My research interests lie in the field of fluid dynamics. I am particularly interested in the use of computational methods (mainly lattice Boltzmann algorithms) to simulate all kinds of fluid systems, mainly active matter systems, emulsions, and complex turbulent flows.
Why I became a PhD student
I got the chance to be selected for the STIMULATE programme, and since then I’ve been working on a particular topic in Fluid Dynamics: the development, refinement and better understanding of numerical schemes for the simulation of relativistic flows. This was a topic I had not even considered before starting the PhD, but It peaked my interest since it was a combination of all the things I was searching for my career: a novel topic, with some numerical workload involved and yet still tied to physics.

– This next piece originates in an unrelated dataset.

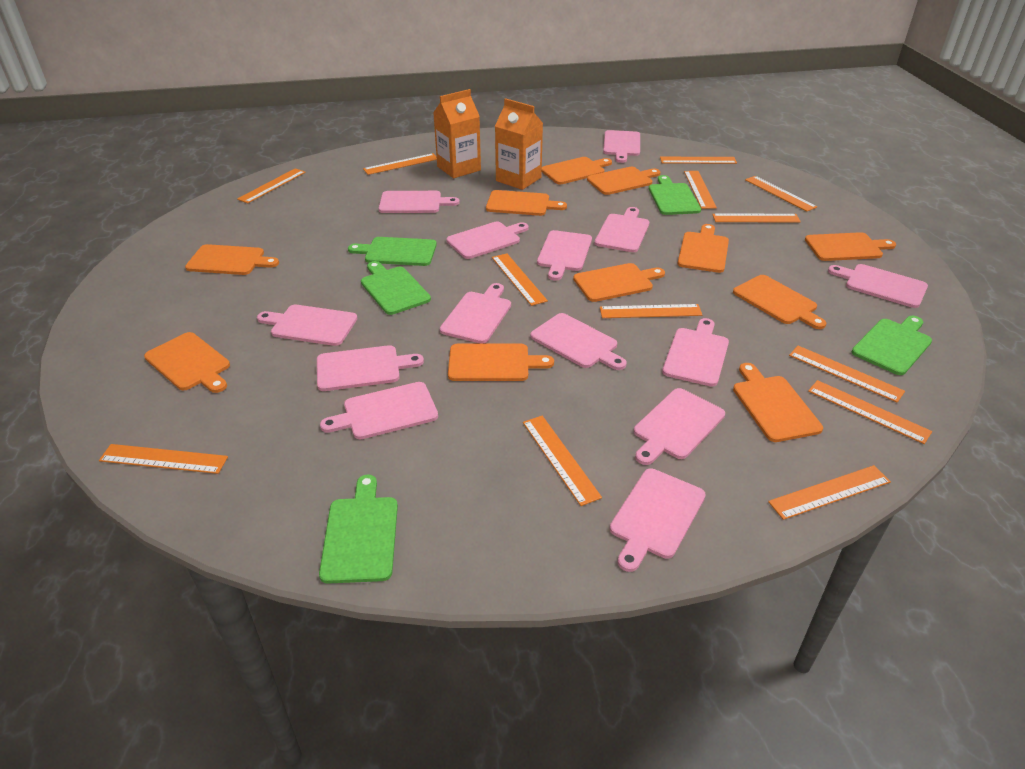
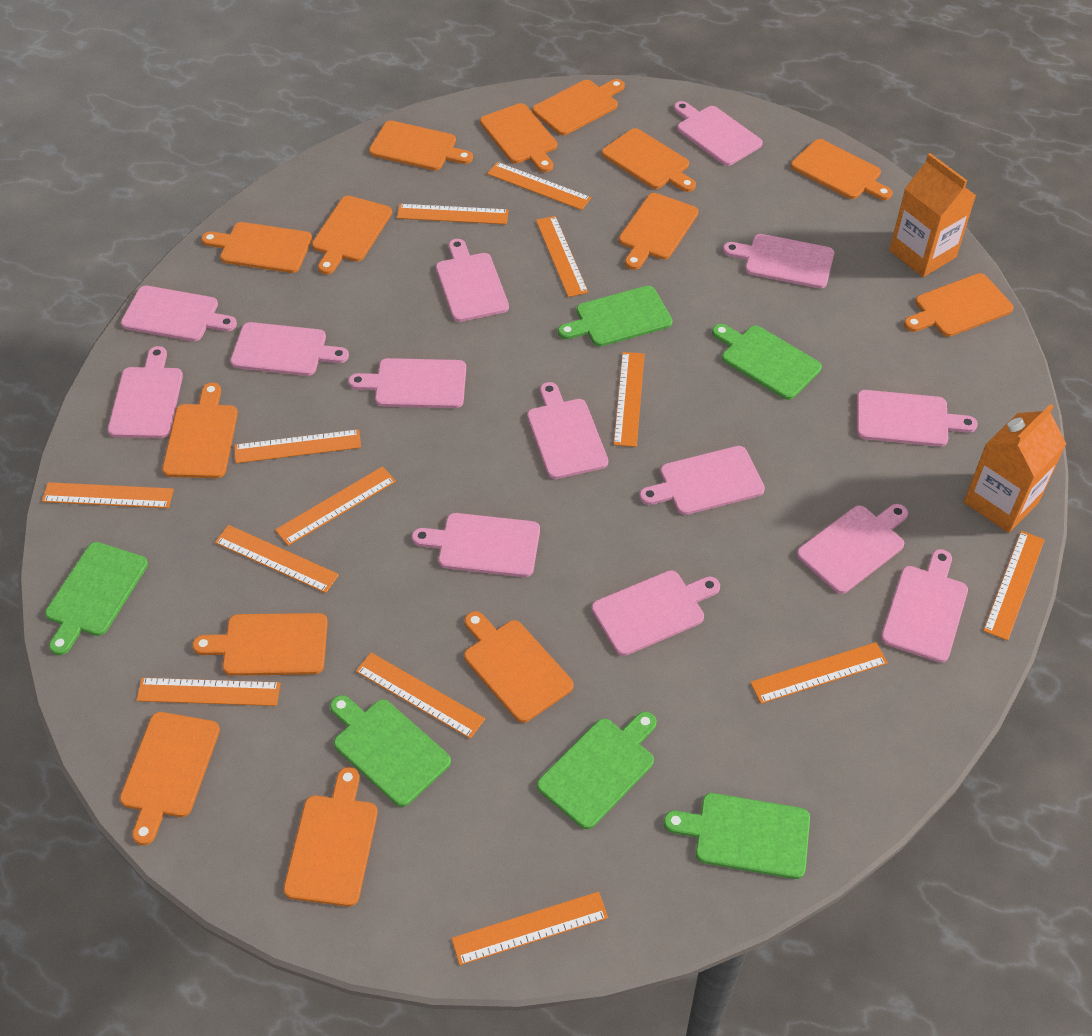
green cutting board: [319,475,398,584] [348,237,437,266] [361,261,431,315] [649,175,701,215] [852,316,932,375] = 5 -> [45,542,148,655] [330,695,451,807] [537,712,657,829] [558,286,673,347] [664,793,810,879] [712,324,822,400] = 6
orange cutting board: [144,332,230,393] [185,244,279,275] [448,344,554,381] [486,190,567,216] [542,157,612,184] [573,263,665,302] [587,167,660,195] [677,224,729,273] [733,275,826,329] [733,363,823,442] [805,232,896,261] = 11 -> [120,712,220,845] [162,382,238,478] [192,613,328,676] [201,222,312,273] [283,767,378,907] [312,196,392,274] [369,121,473,170] [464,611,573,723] [480,103,557,172] [532,79,625,135] [602,128,696,192] [619,193,699,270] [791,139,893,200] [904,273,1014,337] = 14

In practice, the development of relativistic kinetic schemes consists in trying to join the typical algorithms used in classical fluid dynamics (mainly the kinetic schemes that go under the name of Lattice Boltzmann Methods) with Einstein’s theory of Relativity. This effort is motivated by the array of possible applications, that range from the typical systems that can be found in Astrophysics to the study of Plasmas in Nuclear physics and Electron Flows in solid state physics.
What will I do during my PhD
In the past years I have focused on the algorithmic refinement of kinetic solvers for the simulation of relativistic hydrodynamics (via their generalization to a generic number of spatial dimensions, calibration of transport coefficients, and benchmarking).
Lastly I have extended our in-house built numerical method to a range of non-hydrodynamic regimes, which might be functional for the simulation of rarefied relativistic gases.
Furthermore, we have developed a Lattice Kinetic Scheme for the simulation of radiation fields, which are important when dealing with a number of astrophysical phenomena like for example Neutron Star Mergers.
In the next months I will be focusing on the extension of this last scheme to General Relativity, plus I have started being interested in Quantum Computers, so I will deepen my knowledge on the subject.